Regular commenter Castor Rouge has contributed the above photograph, taken at Ottawa's Winterlude festivities three years ago. It makes a good segue to the subject of today's blog, which manages to address a bunch of stuff that I've been pondering off and on for the last few months.
During the last [summer] Olympic games, Ravelry hosted the Ravelympics, in which various teams competed in different knitting related categories. Everyone cast on their projects during the opening ceremonies, and the first person finished in each category would "win". It's happening again this year, which is pretty cool. I'm competing on Team Three Irish Girls (for the yarn club I belong to). We have our own colourway, Sheepnuts, so called because...well...

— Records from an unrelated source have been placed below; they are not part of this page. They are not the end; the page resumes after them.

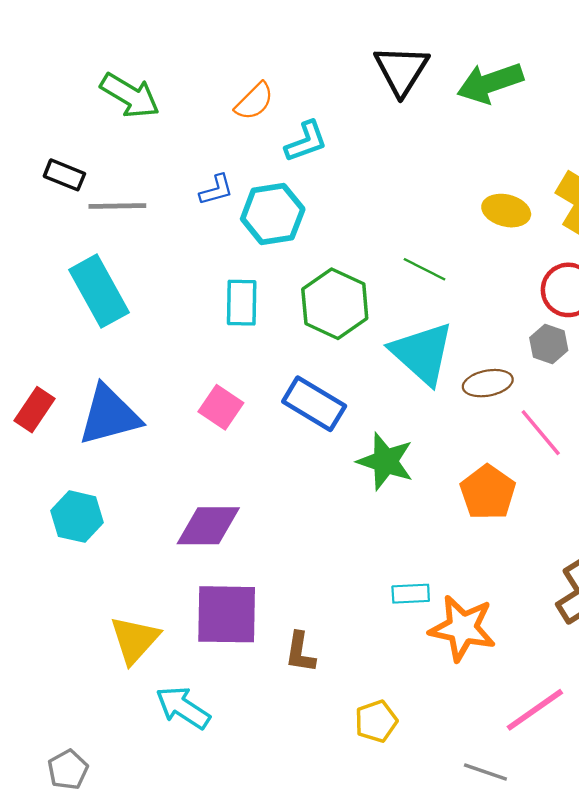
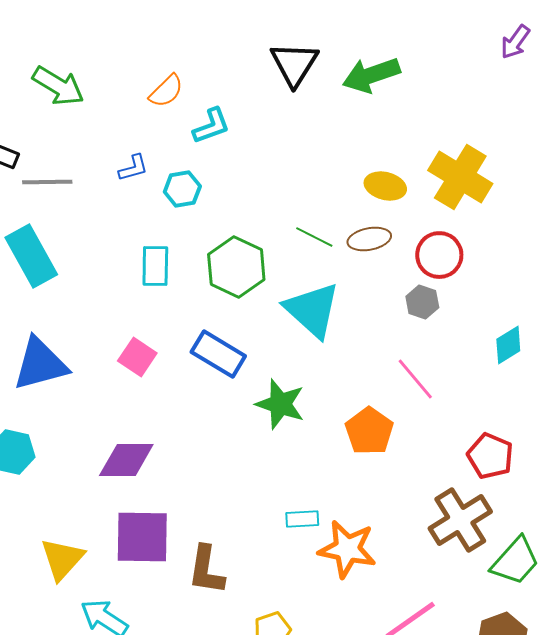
cyan hexagon: (273, 214) -> (182, 189), size x0.7
brown ellipse: (488, 383) -> (369, 239), moved
brown L-shape: (300, 652) -> (206, 570), size x1.4

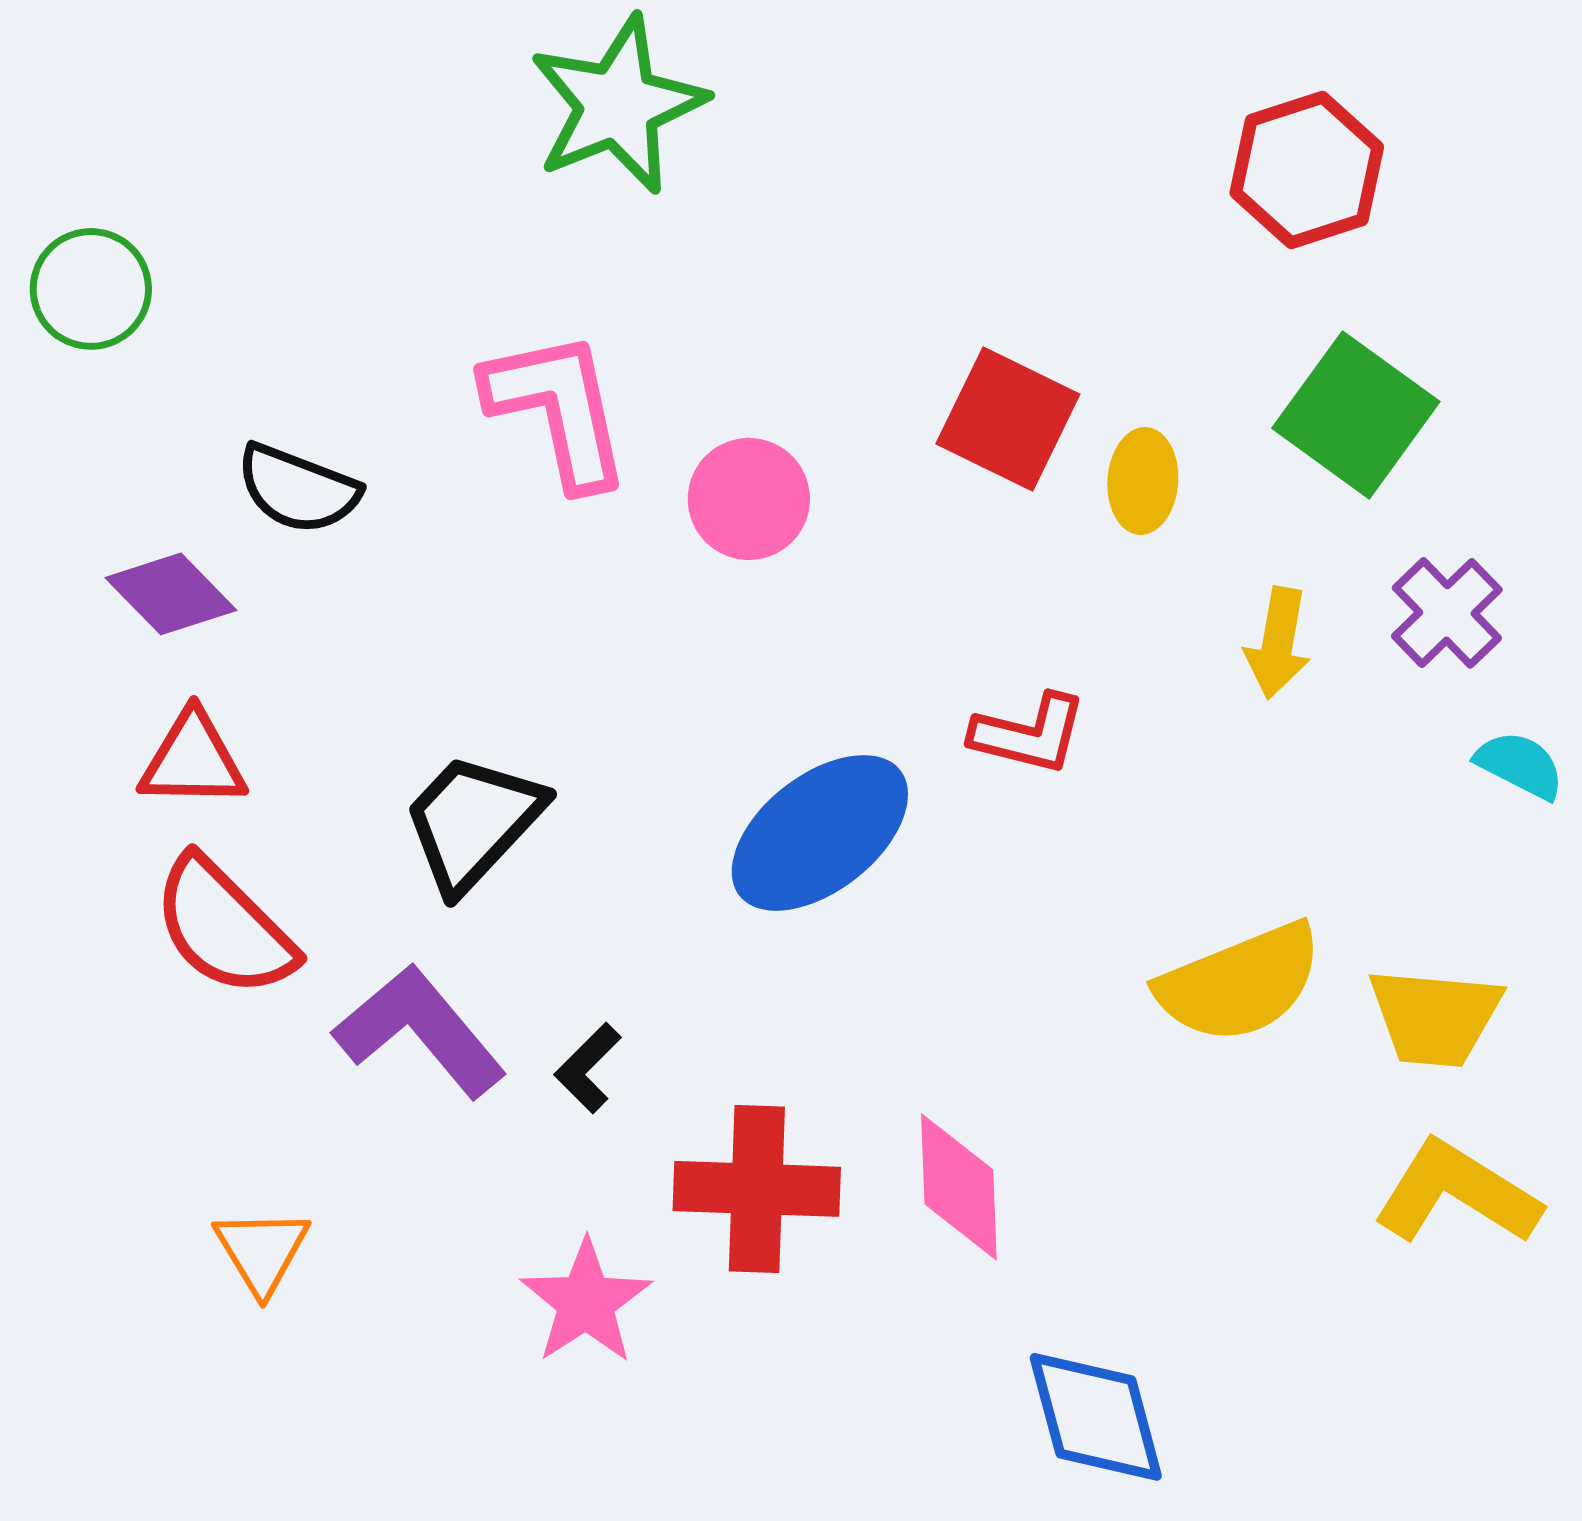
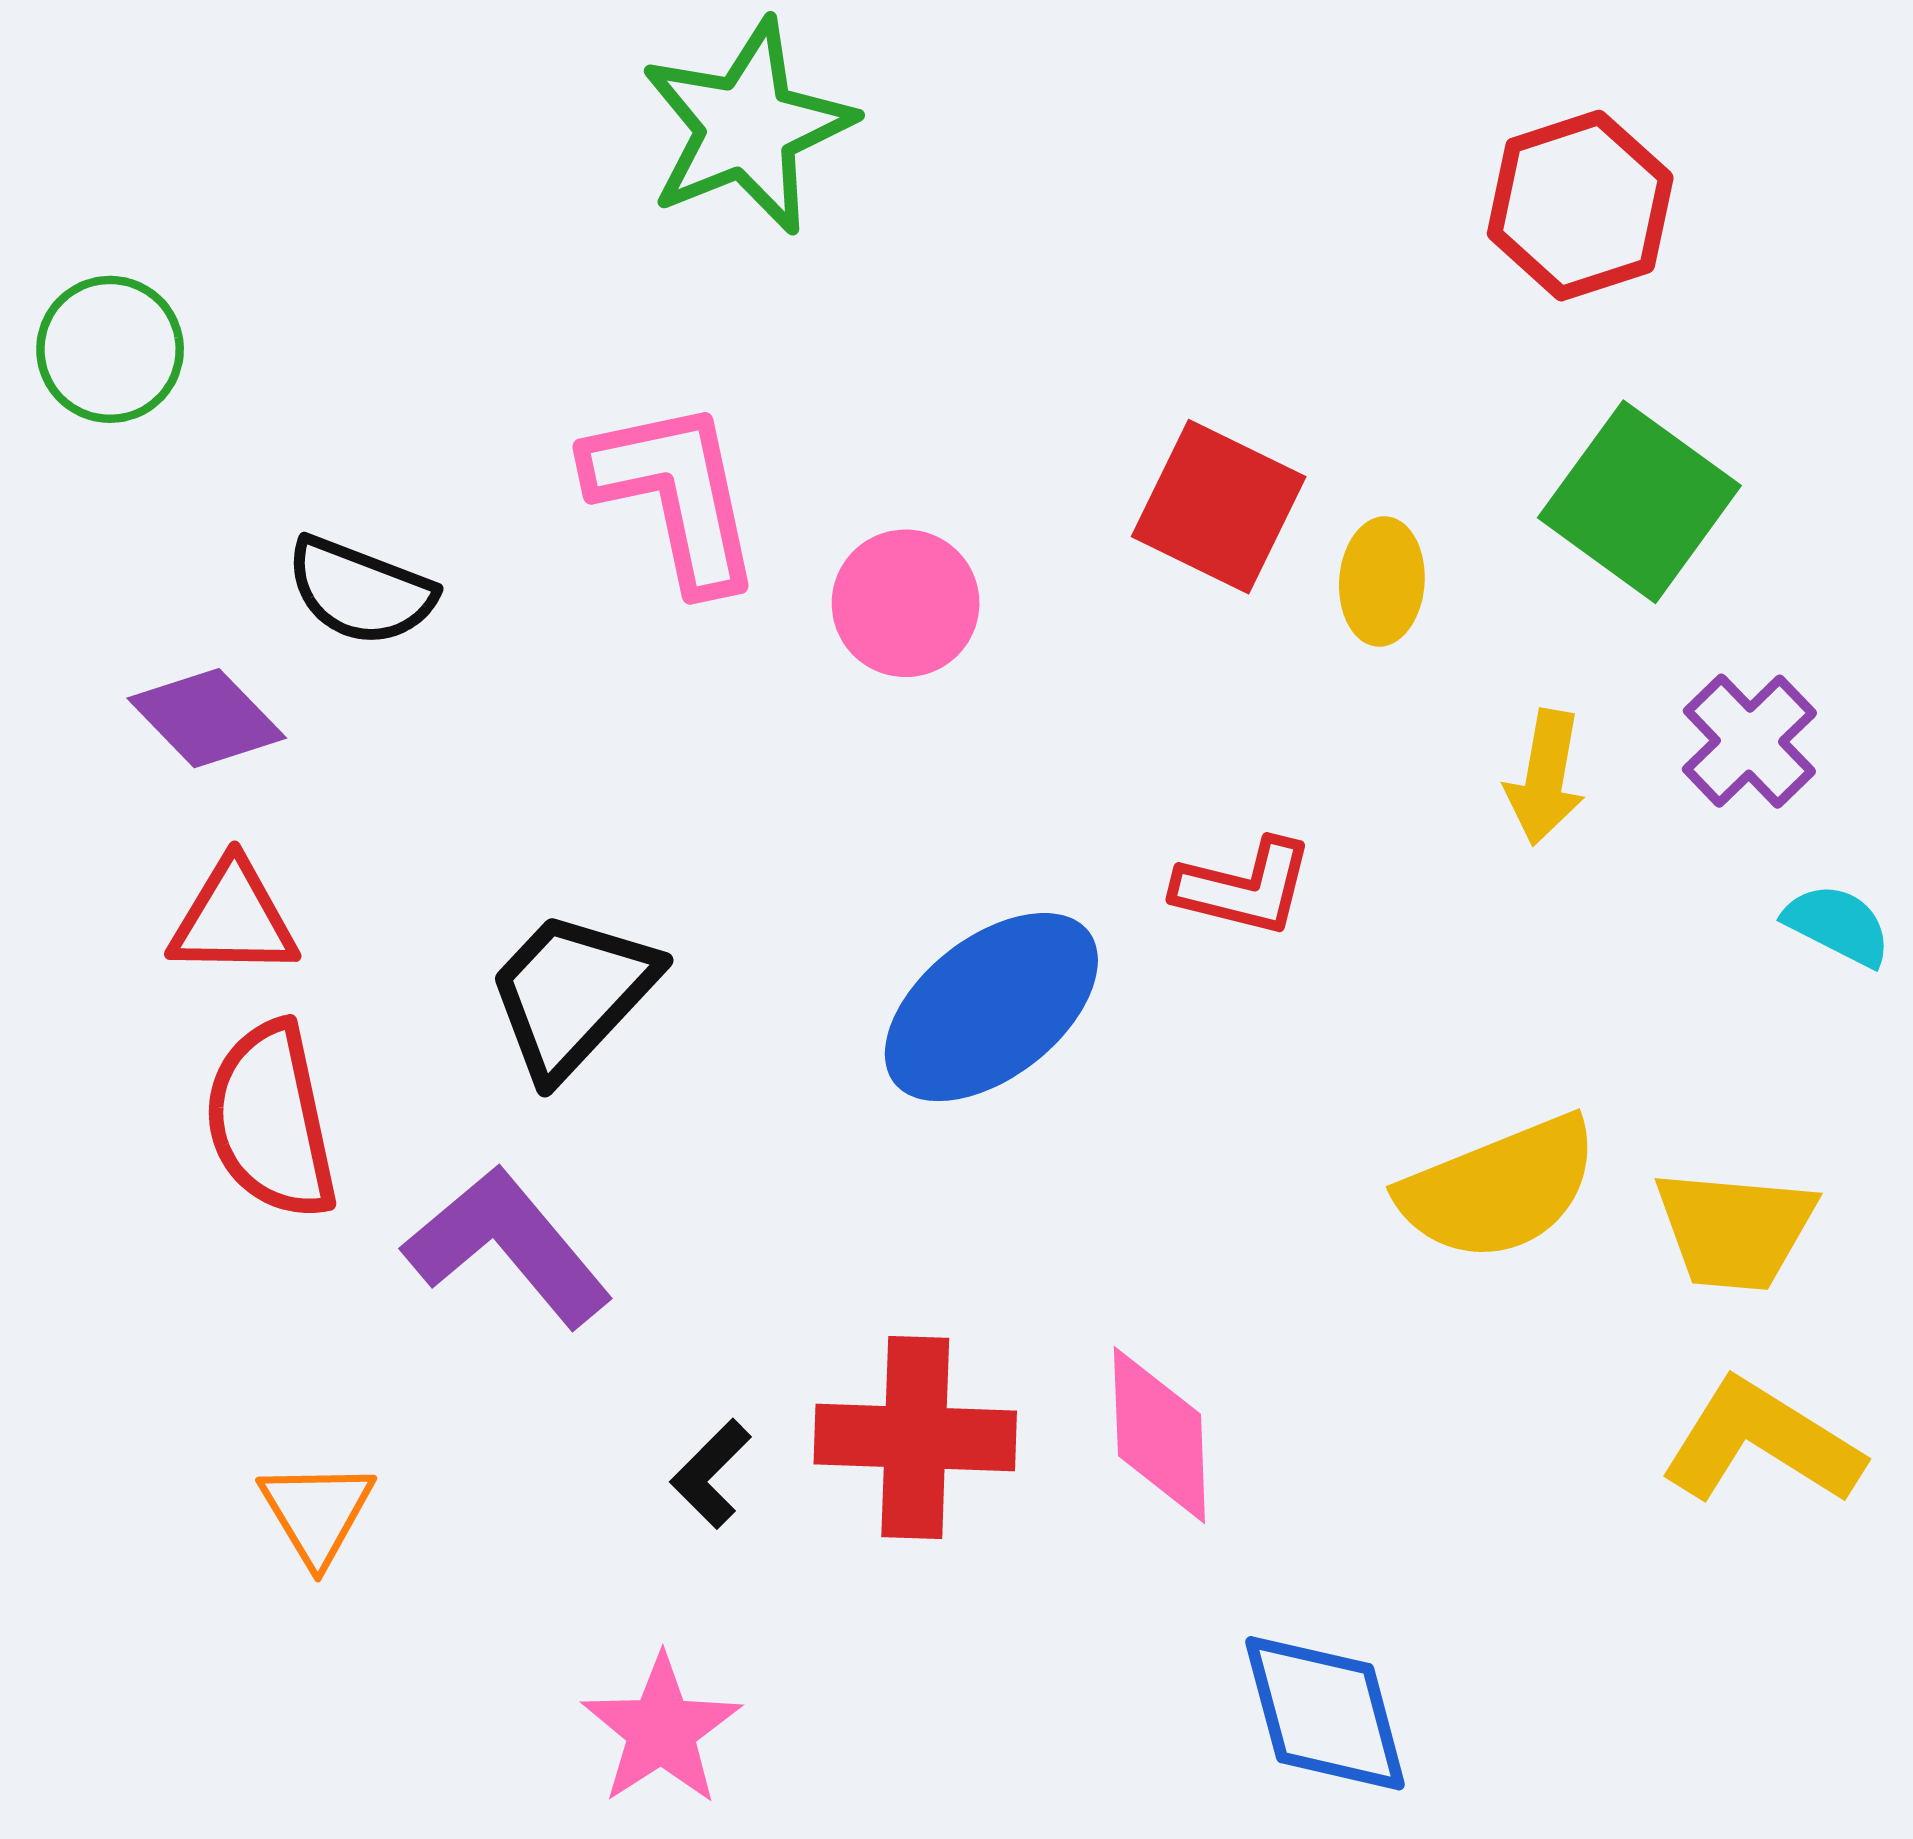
red semicircle: (224, 927) -> (271, 1121), turned 33
black L-shape: (588, 1068) -> (711, 1474), moved
pink star: (586, 1302) -> (661, 1730), moved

(thanks to Kregarious for photo under Creative Commons license)
Anyhow. I was thinking about potential projects for Ravelympics, and I hit upon the idea of making a Cowichan-style sweater. In many ways, it would be the perfect project for the Vancouver Olympics: it would be uniquely Canadian; I could make it out of a heritage yarn, like Briggs and Little; it would be challenging but not intimidating; it would pay homage to the aboriginal people of British Columbia.
Unfortunately, when you're a critical theory person, these things are never so simple as that. At what point does pay homage become cultural appropriation? As a white person of British descent, would I simply be perpetuate the cycle of colonization? It doesn't help that these sweaters are already fraught with controversy in relation to this Olympic games. The Hudson's Bay Company (yes, the same company that used to trade blankets for beaver pelts) is the official clothing company for the Olympic games. As part of their collection for the Olympics, they have a sweater that they swear is *not* a Cowichan sweater. Local aboriginal groups are upset because HBC opted to contract out the sweater making rather than having aboriginal knitters make them, claiming that the Cowichans wouldn't be able to produce sweaters to HBC's strict standards. HBC also claims that their design isn't Cowichan:
I'll leave you to be the judge of that. I especially enjoyed the statement that HBC released:
It is a contemporary design inspired by a great fashion icon that is recognized as a knit sweater all across the country.
If you can tell me what "recognized as a knit sweater" means, exactly, I'd really like to hear it.
All of this is a longwinded way of saying that I'm probably just going to make a scarf rather than a sweater during the Olympics. Is there a way to mitigate that uncomfortable feeling of cultural appropriation?